L’on se souvient des pluies torrentielles ayant déferlé sur Trèbes en 2018, à huit kilomètres de Carcassonne. Or, ni la ville ni l’agglomération n’ont lancé de campagne de prévention contre les inondations à destination des habitant·es, malgré le péril.

Le site est pourtant situé sur le TRI de l’Aude (Territoire à Risque Important d’inondation). Ce que rappelle indirectement la MRAe (Mission régionale d’autorité environnementale) dans une étude d’impact publiée en août 2024, où elle exprime des réserves sur le respect de la loi sur l’eau.

Plusieurs espèces protégées vivent d’ailleurs sur ledit territoire, comme la huppe fasciée, le Milan noir ou encore nombre d’amphibiens.

« On parle beaucoup de biodiversité, mais qu’en pensent les assurances ? », ajoute l’activiste. « Parmi les situations dangereuses pouvant affecter les différentes installations, figurent des risques de rupture de barrage ou de digue, ou encore de mouvements de terrain et de retrait-gonflement des argiles », renchérit Pauline Van Leeuwen, représentante à la CGT de Carcassonne, pour La Relève et La Peste.

Manifestation organisée par le collectif Laisse Béton Salvaza

Quand l’ambiguïté est déclarée

« La ville de Carcassonne a émis un avis négatif sur le permis d’aménager.
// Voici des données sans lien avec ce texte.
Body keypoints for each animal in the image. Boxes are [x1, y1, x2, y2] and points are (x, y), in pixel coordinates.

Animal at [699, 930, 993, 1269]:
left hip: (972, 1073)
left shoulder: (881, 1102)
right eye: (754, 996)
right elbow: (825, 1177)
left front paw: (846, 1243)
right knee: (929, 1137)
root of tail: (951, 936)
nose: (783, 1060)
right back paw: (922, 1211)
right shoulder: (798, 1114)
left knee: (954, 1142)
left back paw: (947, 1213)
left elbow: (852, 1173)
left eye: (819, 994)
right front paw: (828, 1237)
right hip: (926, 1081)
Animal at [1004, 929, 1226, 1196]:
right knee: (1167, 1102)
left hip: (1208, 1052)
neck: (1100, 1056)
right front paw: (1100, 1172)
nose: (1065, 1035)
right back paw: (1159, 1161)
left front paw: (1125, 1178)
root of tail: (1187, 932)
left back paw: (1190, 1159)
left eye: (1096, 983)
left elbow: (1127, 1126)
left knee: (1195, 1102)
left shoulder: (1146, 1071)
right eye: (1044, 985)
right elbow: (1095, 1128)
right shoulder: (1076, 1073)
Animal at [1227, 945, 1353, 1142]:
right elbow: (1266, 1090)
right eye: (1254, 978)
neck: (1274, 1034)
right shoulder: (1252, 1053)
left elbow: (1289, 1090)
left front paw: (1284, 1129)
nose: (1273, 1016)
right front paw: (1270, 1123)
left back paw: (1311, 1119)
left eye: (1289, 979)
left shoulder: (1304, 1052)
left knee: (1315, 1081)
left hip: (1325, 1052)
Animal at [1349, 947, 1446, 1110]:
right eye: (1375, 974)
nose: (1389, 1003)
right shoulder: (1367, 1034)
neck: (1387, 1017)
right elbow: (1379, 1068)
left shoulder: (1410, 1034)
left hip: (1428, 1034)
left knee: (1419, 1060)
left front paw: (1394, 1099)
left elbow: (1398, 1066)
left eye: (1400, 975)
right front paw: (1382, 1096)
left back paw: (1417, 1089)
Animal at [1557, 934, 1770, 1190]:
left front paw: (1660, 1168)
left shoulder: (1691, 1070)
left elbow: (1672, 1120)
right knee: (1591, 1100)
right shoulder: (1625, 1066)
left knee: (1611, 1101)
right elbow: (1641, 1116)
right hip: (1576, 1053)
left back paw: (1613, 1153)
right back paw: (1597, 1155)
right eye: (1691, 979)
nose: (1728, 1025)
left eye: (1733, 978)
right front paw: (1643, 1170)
Cela étant, on ne peut interpréter cette décision comme une opposition au projet, puisqu’en 2022, elle a vendu à l’agriculteur un chemin communal qui scindait ses parcelles en deux afin de créer une entité foncière », révèle Olivier Lozat, pour La Relève et La Peste.

Une ingérence à laquelle s’ajoute une stratégie à peine voilée de démobilisation, visant d’une part à livrer des centaines de pages de dossiers techniques aux citoyen·nes, sans les leur exposer clairement, et d’autre part, à répéter « que le projet n’aboutira pas », à grands renforts de communiqués.
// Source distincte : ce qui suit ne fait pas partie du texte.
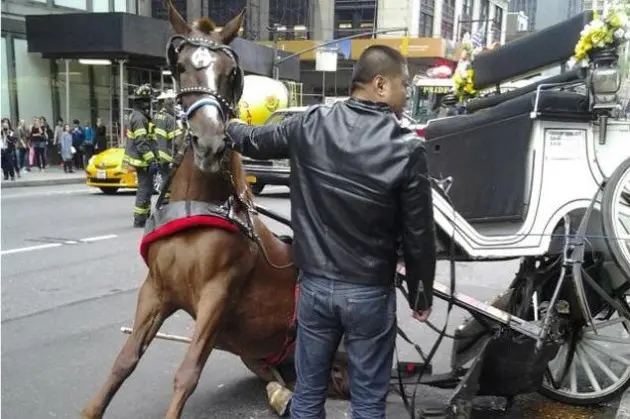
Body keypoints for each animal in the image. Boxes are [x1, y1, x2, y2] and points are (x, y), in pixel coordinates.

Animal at [80, 3, 350, 419]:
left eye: (231, 73)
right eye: (179, 66)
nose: (209, 142)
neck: (201, 206)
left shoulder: (218, 293)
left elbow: (187, 373)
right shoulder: (155, 291)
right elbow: (123, 362)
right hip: (256, 354)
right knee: (278, 376)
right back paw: (281, 394)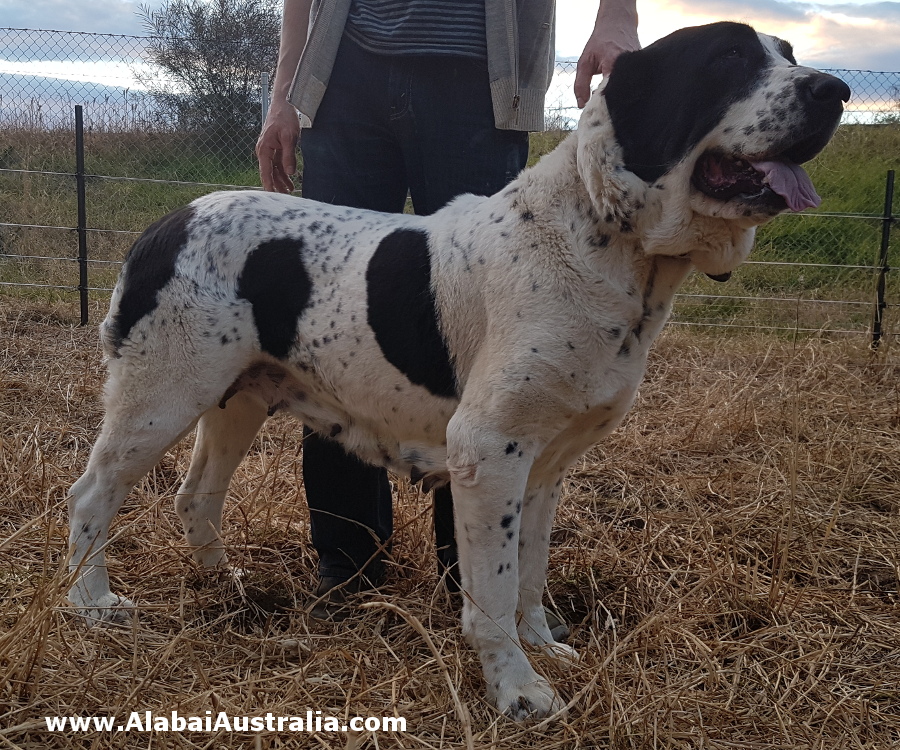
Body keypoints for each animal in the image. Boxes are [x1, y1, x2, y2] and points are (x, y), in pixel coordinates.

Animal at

En réaction à cette ambiguïté, le collectif Laisse Béton Salvaza, composé d’une dizaine d’associations écologistes et de syndicats, est intervenu à plusieurs reprises devant la salle du conseil municipal, à l’occasion de « casserolades ». Enfin, les deux enquêtes publiques, organisées à six mois d’intervalle, témoignent de la fébrilité des autorités sur cette affaire.

En tout état de cause, le collectif Laisse Béton Salvaza demande au Préfet de l’Aude de prolonger d’un mois l’enquête publique en cours et de publier un nouvel arrêté – condition sine qua non de l’organisation d’une réunion d’information citoyenne avec les élu·es et Axtom. Pour sa part, Extinction Rébellion défilera le 5 avril prochain dans les rues de Carcassonne afin de dénoncer l’extension de la zone d’activité, lors de la rando’action « La Fureur du Dragondin ».